"The cure for the greatest part of human misery is not radical but palliative," Dr. Samuel Johnson, who was never at a loss for words, said in 1750. He could have been speaking of medicine today.
More than 200 years later, despite the flood of dramatic developments in medicine, new diagnostic tools and sophisticated forms of therapy, there are still many diseases we cannot cure but must deal with by relieving symptoms. For heart disease, most cancers, stroke, rheumatoid arthritis and a host of other major illnesses, physicians have to settle for making patients more comfortable and helping them live with their medical problems.
The limited ability of doctors to reverse disease is at odds with the public's increasing demand for a total cure. At the beginning of this century, physicians acknowledged that very few treatments were sound. Digitalis helped in cases of heart failure, quinine stopped malaria, aspirin relieved aches, and morphine deadened pain. The doctor's job was to figure out what disease the patient had, explain it to family members, and tell them how it was most likely to turn out. Often he waited at the bedside to "see them through" their disease and announce to the family that the crisis was over, one way or the other.
But in the last generation medicine has become a therapeutic profession. The arrival of powerful antibiotics, medicine's new-found ability to treat endocrine and nutritional disorders, and many new surgical techniques have combined to inflate the physician's role in the public eye. Today the patient no longer asks, "What is my problem and what can I expect?" but instead, "What are you going to do about it?" The physician then becomes frustrated when confronted with a disease he cannot cure.
Consider multiple sclerosis, a disabling chronic disease of the central nervous system with no known cause or cure. In earlier times, doctors often withheld confirmation of the diagnosis from patients. Now the pendulum has swung the other way. Patients are demanding to know what they have, and doctors are tending to tell them. This has brought on "premature diagnosis." Pressure for early diagnosis is pushing many doctors into a corner, and sometimes they're making fast and imperfect decisions.
To be sure, it's a lot easier to give a quick diagnosis than to say candidly to the patient, "You are showing these symptoms and I don't know exactly what they mean. You and I are going to have to live with uncertainty for a while. A slew of tests may not be helpful. Call me if anything new happens. In six months I'll reexamine you."
I would have more faith in a doctor who takes that approach than in one who gives an immediate diagnosis of multiple sclerosis.
Yet everyone wants to name the problem.
New tests are paving the way to faster, more accurate diagnoses, but new problems arise. The method of mapping internal tissues called magnetic resonance imaging, for example, is very sensitive at pinpointing multiple sclerosis lesions that cannot be seen in any other way. But what if a patient with a severe migraine is given this scan, and it shows brain abnormalities suggestive of MS? Should this person, who has shown no clinical MS symptoms, be told he has the disease or has a good chance of developing it later? The cautious doctor will not jump to a diagnosis based on magnetic resonance imaging alone; he will depend heavily -- as always -- on history-taking and physical examination.

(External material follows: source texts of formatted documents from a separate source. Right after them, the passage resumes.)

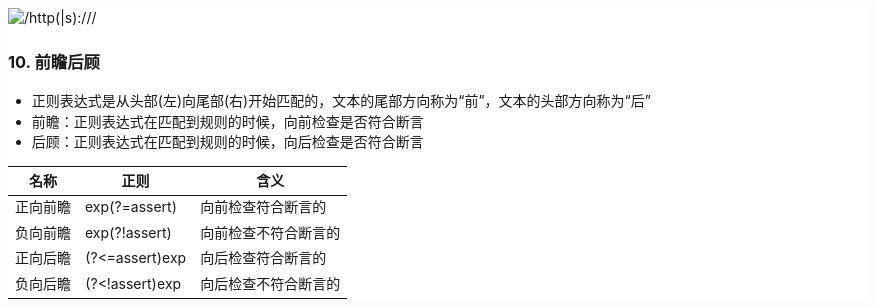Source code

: <p><span class="img-wrap"><img data-src="/img/remote/1460000015101351" src="https://static.alili.tech/img/remote/1460000015101351" alt="/http(|s):///" title="/http(|s):///" style="cursor: pointer;"></span></p>
<h3 id="articleHeader8">10. &#x524D;&#x77BB;&#x540E;&#x987E;</h3>
<ul>
<li>&#x6B63;&#x5219;&#x8868;&#x8FBE;&#x5F0F;&#x662F;&#x4ECE;&#x5934;&#x90E8;(&#x5DE6;)&#x5411;&#x5C3E;&#x90E8;(&#x53F3;)&#x5F00;&#x59CB;&#x5339;&#x914D;&#x7684;&#xFF0C;&#x6587;&#x672C;&#x7684;&#x5C3E;&#x90E8;&#x65B9;&#x5411;&#x79F0;&#x4E3A;&#x201C;&#x524D;&#x201D;&#xFF0C;&#x6587;&#x672C;&#x7684;&#x5934;&#x90E8;&#x65B9;&#x5411;&#x79F0;&#x4E3A;&#x201C;&#x540E;&#x201D;</li>
<li>&#x524D;&#x77BB;&#xFF1A;&#x6B63;&#x5219;&#x8868;&#x8FBE;&#x5F0F;&#x5728;&#x5339;&#x914D;&#x5230;&#x89C4;&#x5219;&#x7684;&#x65F6;&#x5019;&#xFF0C;&#x5411;&#x524D;&#x68C0;&#x67E5;&#x662F;&#x5426;&#x7B26;&#x5408;&#x65AD;&#x8A00;</li>
<li>&#x540E;&#x987E;&#xFF1A;&#x6B63;&#x5219;&#x8868;&#x8FBE;&#x5F0F;&#x5728;&#x5339;&#x914D;&#x5230;&#x89C4;&#x5219;&#x7684;&#x65F6;&#x5019;&#xFF0C;&#x5411;&#x540E;&#x68C0;&#x67E5;&#x662F;&#x5426;&#x7B26;&#x5408;&#x65AD;&#x8A00;</li>
</ul>
<table>
<thead><tr>
<th>&#x540D;&#x79F0;</th>
<th>&#x6B63;&#x5219;</th>
<th>&#x542B;&#x4E49;</th>
</tr></thead>
<tbody>
<tr>
<td>&#x6B63;&#x5411;&#x524D;&#x77BB;</td>
<td>exp(?=assert)</td>
<td>&#x5411;&#x524D;&#x68C0;&#x67E5;&#x7B26;&#x5408;&#x65AD;&#x8A00;&#x7684;</td>
</tr>
<tr>
<td>&#x8D1F;&#x5411;&#x524D;&#x77BB;</td>
<td>exp(?!assert)</td>
<td>&#x5411;&#x524D;&#x68C0;&#x67E5;&#x4E0D;&#x7B26;&#x5408;&#x65AD;&#x8A00;&#x7684;</td>
</tr>
<tr>
<td>&#x6B63;&#x5411;&#x540E;&#x77BB;</td>
<td>(?&lt;=assert)exp</td>
<td>&#x5411;&#x540E;&#x68C0;&#x67E5;&#x7B26;&#x5408;&#x65AD;&#x8A00;&#x7684;</td>
</tr>
<tr>
<td>&#x8D1F;&#x5411;&#x540E;&#x77BB;</td>
<td>(?&lt;!assert)exp</td>
<td>&#x5411;&#x540E;&#x68C0;&#x67E5;&#x4E0D;&#x7B26;&#x5408;&#x65AD;&#x8A00;&#x7684;</td>
</tr>
</tbody>
</table>
<div class="widget-codetool" style="display:none;">
      <div class="widget-codetool--inner">
      <span class="selectCode code-tool" data-toggle="tooltip" data-placement="top" title="" data-original-title="&#x5168;&#x9009;"></span>
      <span type="button" class="copyCode code-tool" data-toggle="tooltip" data-placement="top" data-clipboard-text="&apos;ab1cde2fg&apos;.replace(/[a-z](?=\d)/g, &apos;X&apos;); // aX1cdX2fg
&apos;ab1cde2fg&apos;.replace(/[a-z](?!\d)/g, &apos;X&apos;); // Xb1XXe2XX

Patients are always interested in new therapies, which is natural. This poses no problem as long as the agents taken are harmless. But some new drugs are potentially very dangerous. They should not be prescribed lightly; in fact, potent drugs really should be given only under the umbrella of a carefully designed clinical trial that defines the severity of disease justifying their use.

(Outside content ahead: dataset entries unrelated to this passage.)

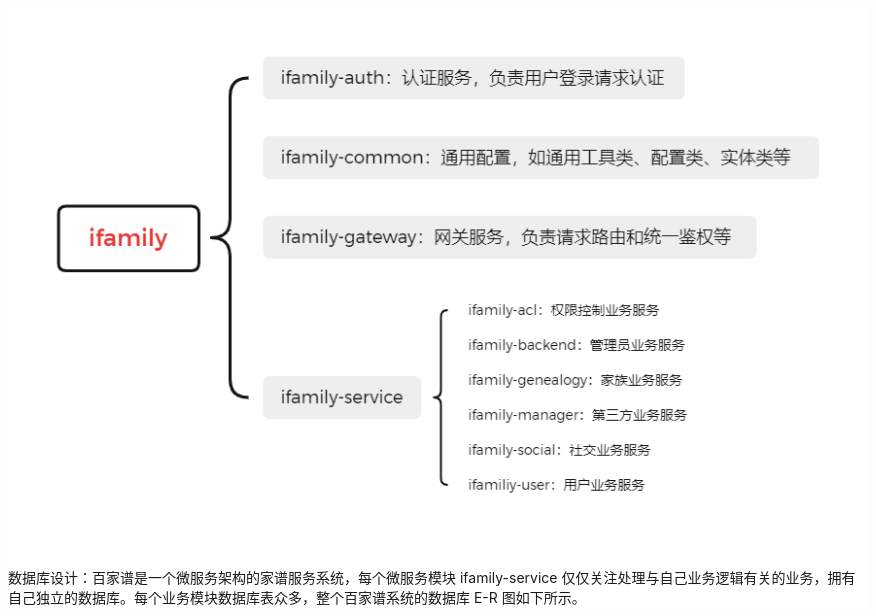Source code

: ![](document/img/server/4-后端服务系统模块设计.png)

数据库设计：百家谱是一个微服务架构的家谱服务系统，每个微服务模块 ifamily-service 仅仅关注处理与自己业务逻辑有关的业务，拥有自己独立的数据库。每个业务模块数据库表众多，整个百家谱系统的数据库 E-R 图如下所示。
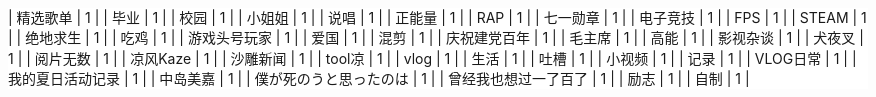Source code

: | 精选歌单 | 1 |
| 毕业 | 1 |
| 校园 | 1 |
| 小姐姐 | 1 |
| 说唱 | 1 |
| 正能量 | 1 |
| RAP | 1 |
| 七一勋章 | 1 |
| 电子竞技 | 1 |
| FPS | 1 |
| STEAM | 1 |
| 绝地求生 | 1 |
| 吃鸡 | 1 |
| 游戏头号玩家 | 1 |
| 爱国 | 1 |
| 混剪 | 1 |
| 庆祝建党百年 | 1 |
| 毛主席 | 1 |
| 高能 | 1 |
| 影视杂谈 | 1 |
| 犬夜叉 | 1 |
| 阅片无数 | 1 |
| 凉风Kaze | 1 |
| 沙雕新闻 | 1 |
| tool凉 | 1 |
| vlog | 1 |
| 生活 | 1 |
| 吐槽 | 1 |
| 小视频 | 1 |
| 记录 | 1 |
| VLOG日常 | 1 |
| 我的夏日活动记录 | 1 |
| 中岛美嘉 | 1 |
| 僕が死のうと思ったのは | 1 |
| 曾经我也想过一了百了 | 1 |
| 励志 | 1 |
| 自制 | 1 |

In the case of multiple sclerosis, more and more patients who are seeing a doctor for some minor symptom that might respond well to physical therapy or a muscle relaxant but instead are being put on a powerful immunosuppressive drug whose long-term effects are not known. A patient with a chronic disease such as multiple sclerosis has a life expectancy 30 or 40 years, during which time a toxic drug could have very severe effects.
Even totally harmless therapy can be devastating from an economic viewpoint. For example, some MS patients claim a regimen of hyperbaric oxygen therapy -- sitting in a chamber breathing pure oxygen at twice atmospheric pressure for 90 minutes -- helps their urinary tract symptoms. This is well and good if it works; but HBO costs about $100 a treatment.
People need to understand that there are no magical cures or white-coated mandarins who can make a very complex disease disappear overnight. They need to find a doctor they can trust, stick with him, and not push him into premature diagnoses or quick fixes.
Cures will come. Research seems slow, but progress is being made by dedicated scientists working at reputable laboratories. When the word is out on a new treatment that really works, doctors and public will know about it very quickly. Until then, some of the tried-and-true formulas are probably our best hope of controlling symptoms and keeping life as close to normal as possible.